Free and compulsory education

Pakistan’s goals for education will remain goals rather than becoming realities, unless stakeholders act in unison.


Editorial November 14, 2012

As the second education-related news story this week, the National Assembly passed a bill to ensure free education to children between the ages of five and 16. The Right to Free and Compulsory Education Bill hints that, perhaps, our government has begun paying closer attention to Pakistan’s youth and its future. The Bill’s passage comes after a recent UN report identified Pakistan as having the second worst global rate of out-of-school children, with 5.1 million children out of school. On the Education Development Index, Pakistan ranks 113 out of 120 countries.
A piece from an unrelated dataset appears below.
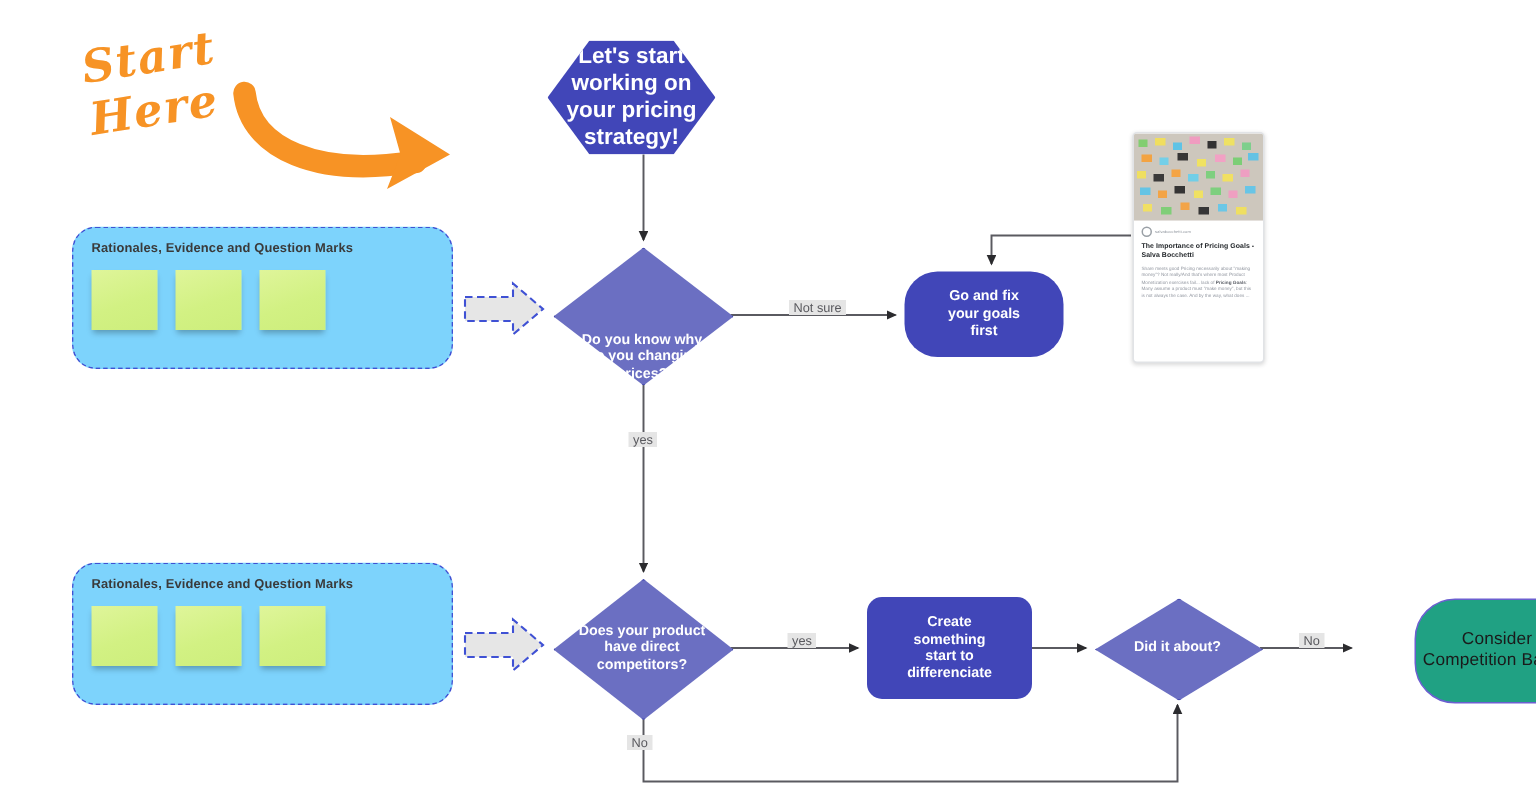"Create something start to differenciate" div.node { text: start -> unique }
Our country has been failing to meet the UN’s Millennium Development Goals in education and is not expected to achieve its literacy rate of 88 per cent and 100 per cent enrolment in grades one through five by 2015. Another dismal fact is that Pakistan only allocates 2.3 per cent of its budget towards education, which is a decline by 0.3 per cent since 1999 — a true testament of moving backwards with respect to progress in a developing nation. While the Eighteenth Amendment to the Constitution already provides the right to free education for every child between the age of five and 16, perhaps the Bill will help ensure the provision of this right uniformly at the provincial level. Currently, disparities exist among provinces in the enforcement of education; it is higher in Punjab than in Sindh and other provinces. Providing free education is the first step in ensuring that every child obtains basic education. Next, attending school must become a requirement and once this has been implemented, laws must be introduced to make it strictly illegal for children to be out of school.

While many citizens have stepped up in helping to assuage these bleak statistics, whether through privately funding the education of their servants’ children or by setting up public funds like The Citizens Foundation, Shehzad Roy’s Zindagi Trust and the Developments in Literacy project, it is high time that the government took the lead. If children of school-going age are caught out of school with unexcused or undocumented absences from school, parents should be held accountable. Until all stakeholders act in unison to promote education, Pakistan’s goals for education will remain mere goals rather than becoming realities.

Published in The Express Tribune, November 15th, 2012.

COMMENTS (10)

Ali | 11 years ago | Reply

It is positive step for free eductation but require proper policies & procedures to implement in better way to get outcome. Passed a bill in Pakistan not a big issue, its implementation is worrying factor.

Free Basic education is primary right of every Pakistani child, this also should be conveyed to their Parents by using different communication channels. In rular areas the situation is very worst, required special wake up alarm to convince them.
Mirza | 11 years ago | Reply

It is a great Bill and a very balanced Editorial. It is to help young and poor to bring them to respectability. The sad fact is we spend more money (despite the stories of corruption) on WMD and expensive war toys than on education, healthcare and other basic human rights and needs. The worst democracy is better than the best dictatorship and if it is allowed to function people would see the benefits in a decade or so. That is why some forces are upset with the functioning of Parliament. It is time to put our money where our mouth is.